Farel bingung harus apa, ia tidak bisa membiarkan Stella berjalan sendiri karena kondisinya yang lemah. Farel bingung bagaimana caranya menolong Tasya dan membantu nya berjalan ke mobil.

"Bang! Sini bentar!" teriak Farel memanggil tukang parkir.

"Iya mas, ada apa?"

"Bang, tolong bantuin pacar saya masuk ke mobil ya, kaki nya terkilir."

"Lho? Kok bukan mas nya yang bantuin pacarnya, kok malah gendong perempuan lain?"

"Perempuan ini sahabat saya bang dia lagi sakit," jelas Farel.

Tukang parkir itu hanya mengangguk dan membantu Tasya berdiri. Hati Tasya seperti di hantam ribuan batu saat melihat ekspresi Farel yang biasa saja. Farel juga tidak menunggu nya berjalan ke mobil.

"Mbak gapapa?" tanya tukang parkir itu.

Tasya hanya tersenyum getir, ia ingin menjawab hati nya sedang tidak baik-baik saja. Namun Tasya tidak ingin egois atas sikapnya yang ingin memiliki Farel sepenuhnya.

"Gapapa kok mas.
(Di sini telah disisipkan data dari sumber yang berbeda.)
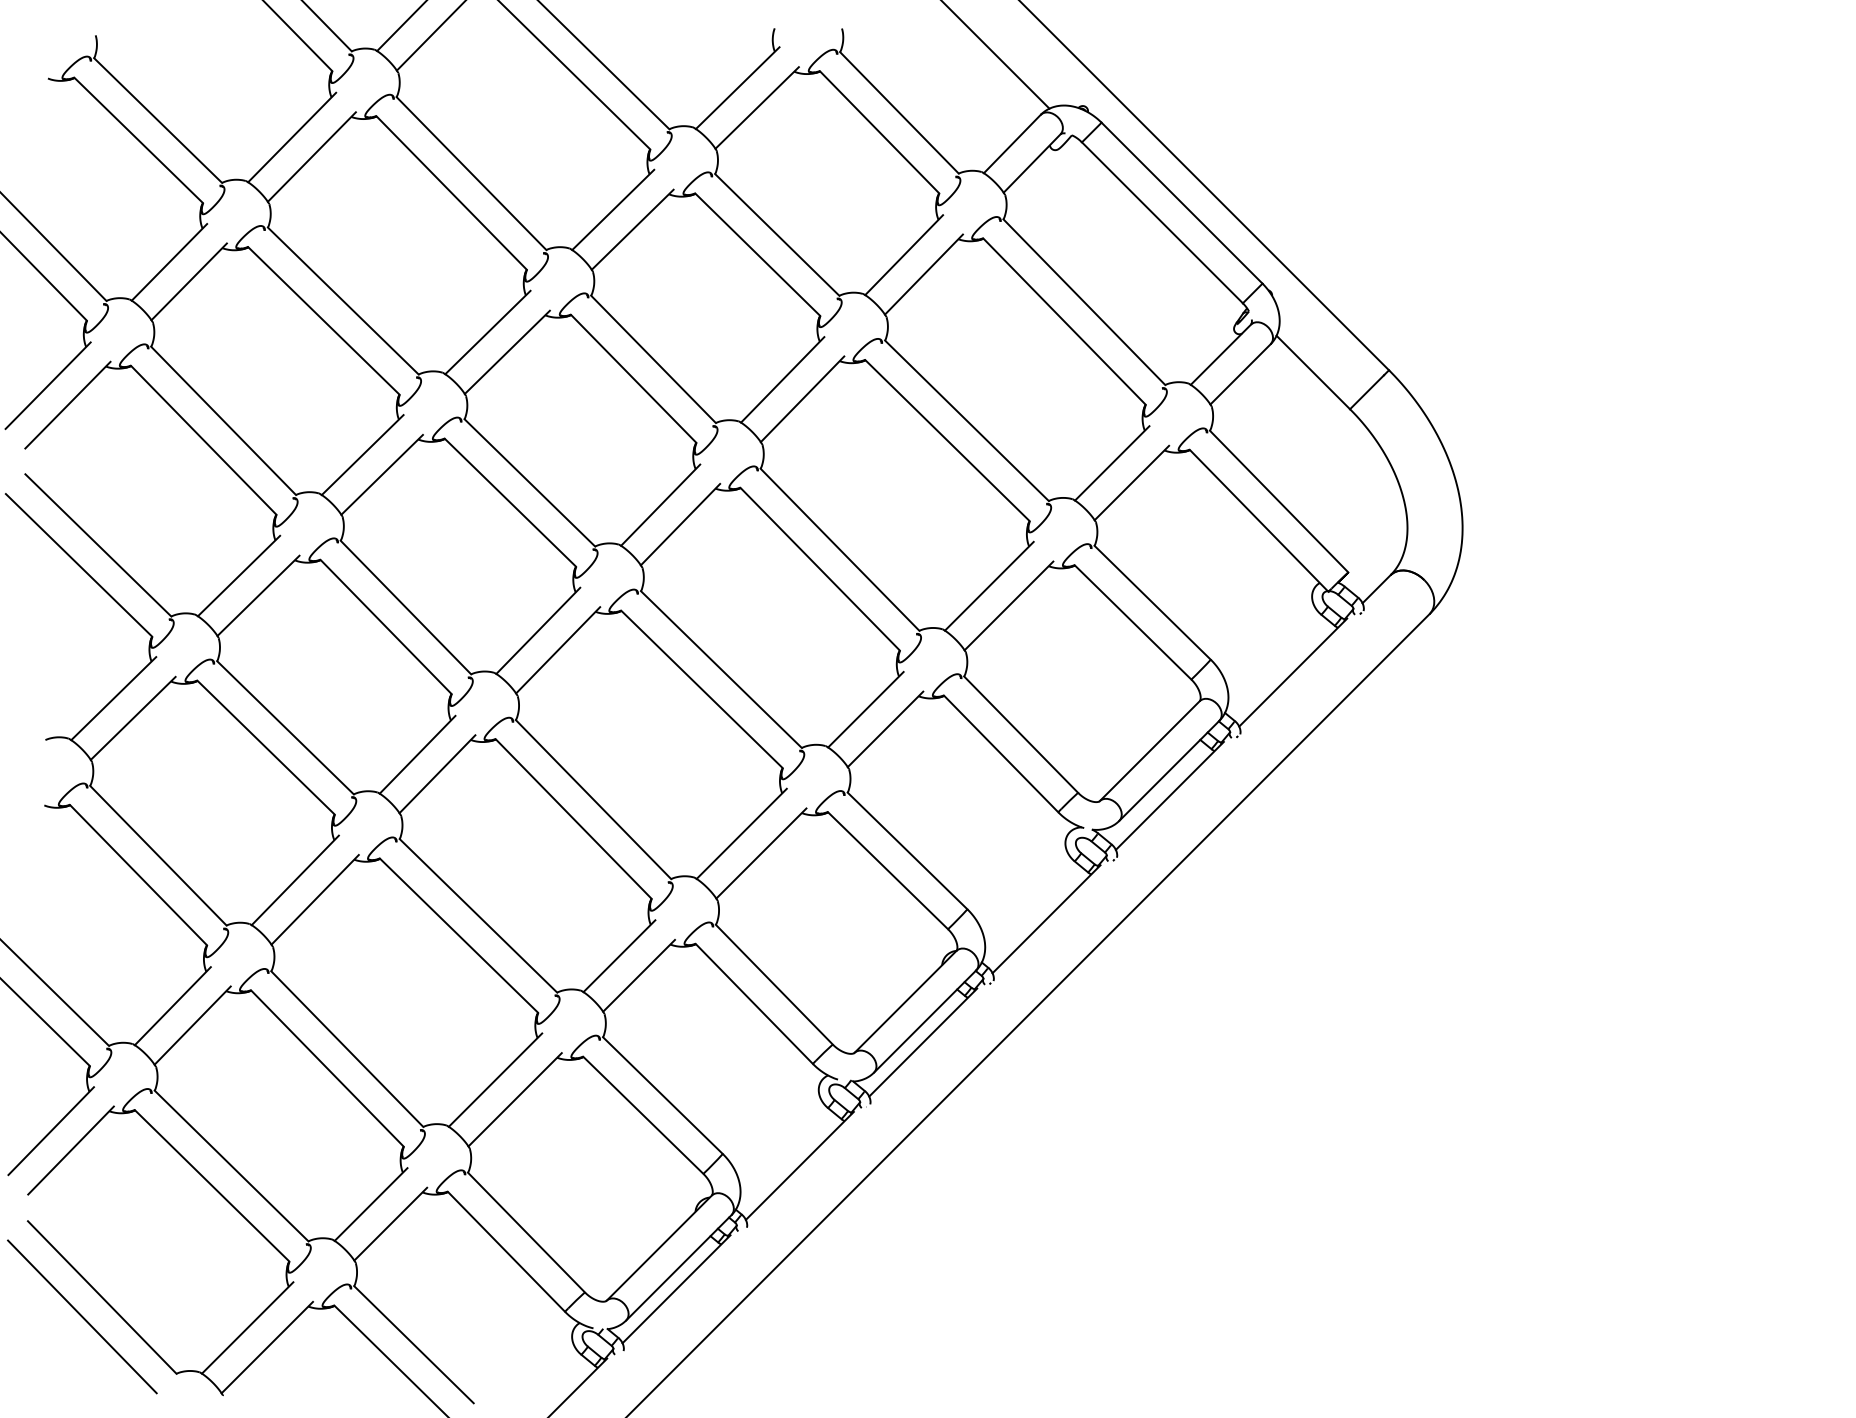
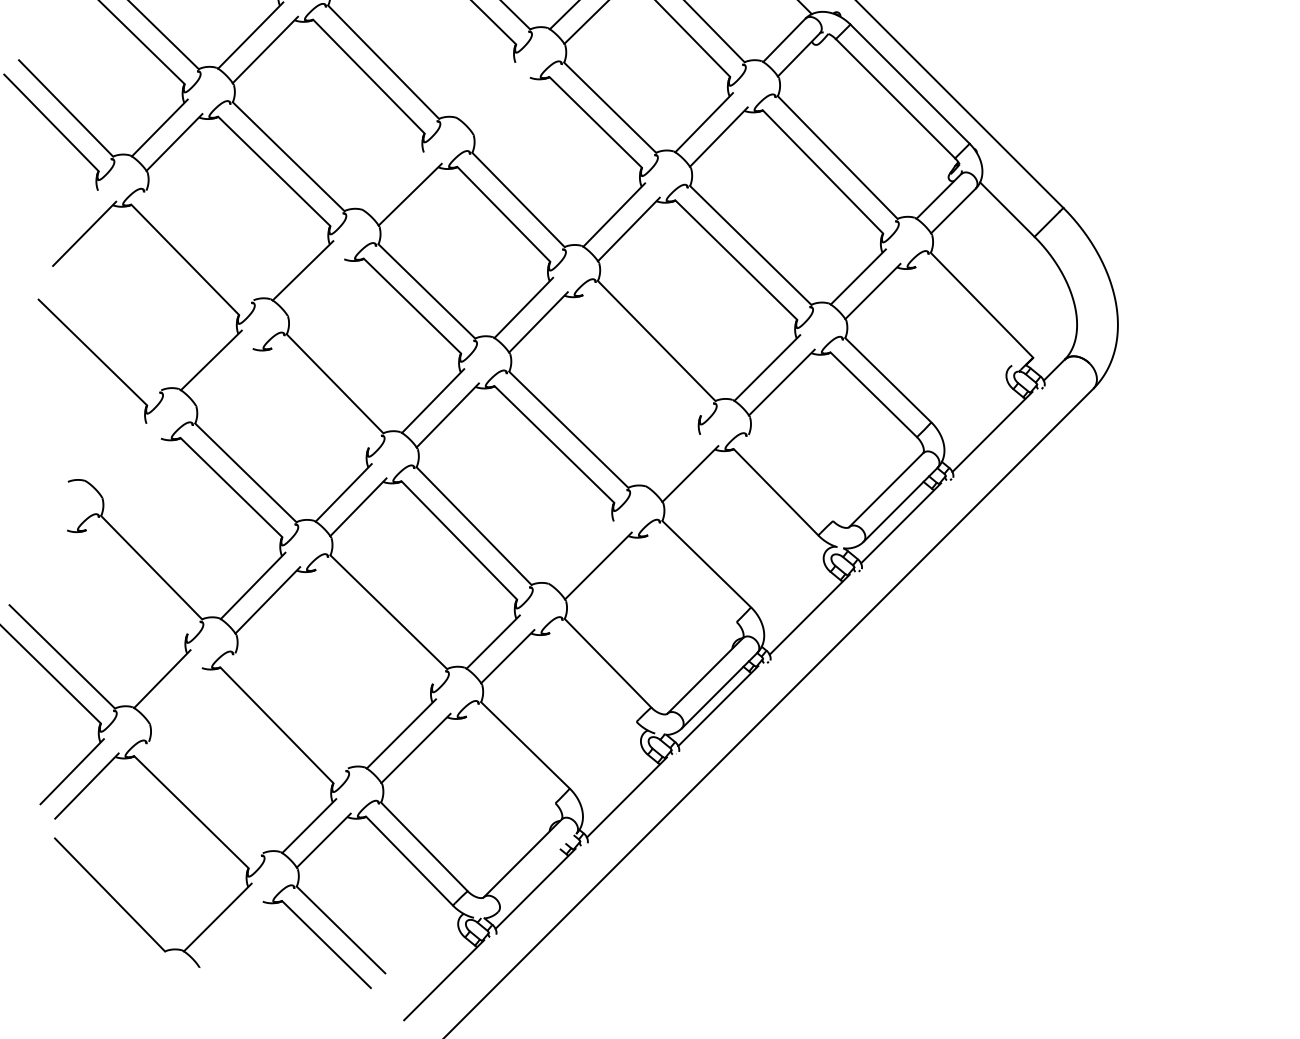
line: (613, 209) -> (488, 88), removed
line: (632, 229) -> (502, 103), removed
line: (487, 332) -> (395, 180), removed
line: (47, 385) -> (69, 219), removed
line: (223, 420) -> (199, 245), removed
line: (381, 474) -> (316, 285), removed
line: (1259, 520) -> (967, 319), removed
line: (98, 545) -> (107, 337), removed
line: (819, 569) -> (641, 355), removed
line: (258, 595) -> (225, 374), removed
line: (385, 626) -> (319, 397), removed
line: (113, 698) -> (118, 451), removed
line: (865, 709) -> (675, 459), removed
line: (132, 717) -> (132, 465), removed
line: (1021, 734) -> (791, 477), removed
line: (741, 833) -> (583, 551), removed
line: (888, 870) -> (692, 578), removed
line: (138, 875) -> (136, 582), removed
line: (458, 935) -> (373, 626), removed
line: (753, 1003) -> (592, 677), removed
line: (192, 1025) -> (176, 693), removed
line: (347, 1048) -> (291, 710), removed
line: (643, 1115) -> (511, 760), removed
line: (231, 1165) -> (205, 797), removed
line: (678, 1267) -> (536, 872), removed
line: (82, 1316) -> (95, 909), removed
line: (267, 1347) -> (232, 932), removed

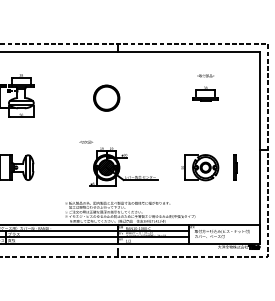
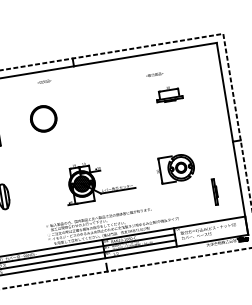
text: (205, 75) -> (154, 74), moved
circle: (106, 97) -> (43, 118), moved
text: (85, 141) -> (43, 81), moved
line: (235, 167) -> (215, 191), moved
Tolong carikan saya taxi aja," ujar Tasya.

"Lho, mbak nya gak mau sama pacarnya?"

"Saya gak mau ngerepotin pacar saya mas sementara sahabatnya lagi sakit."

"Emangnya mbak gak sakit hati ngeliat pacarnya lebih perhatian ke wanita lain?"

Tasya hanya tersenyum menanggapi pertanyaan tukang parkir itu. Ia tidak ingin munafik, bilangnya gak sakit hati namun kenyataannya sakit. Sakit banget malah.

Tukang parkir itu membantu Tasya membawa barang-barang nya dan membantu nya mencari taxi.

"Makasih ya mas," ucap Tasya tulus.

"Sama-sama."

*****

Farel menunggu tukang parkir itu mengantarkan Tasya ke mobil namun tidak kunjung datang. Melihat kondisi Stella yang lemah membuat Farel pergi menghampiri tukang parkir itu.

"Bang pacar saya mana?" tanya Farel saat melihat tukang parkir itu sedang duduk santai tanpa adanya Tasya.

"Kan udah balik mas," jawab tukang parkir itu.

"Hah balik? Sama siapa?"

"Sama taxi tadi, katanya gak mau ngerepotin masnya yang lagi rawat sahabatnya yang lagi sakit."

Farel mendengus, Tasya apa-apaan pulang tanpa sepengetahuan nya. Farel berbalik ingin balik ke mobil namun suara dari tukang parkir itu membuat langkah Farel terhenti.

"Mungkin mbaknya sakit hati ngeliat pacar sendiri lebih perhatian sama cewek lain. Makanya gak mau balik bareng."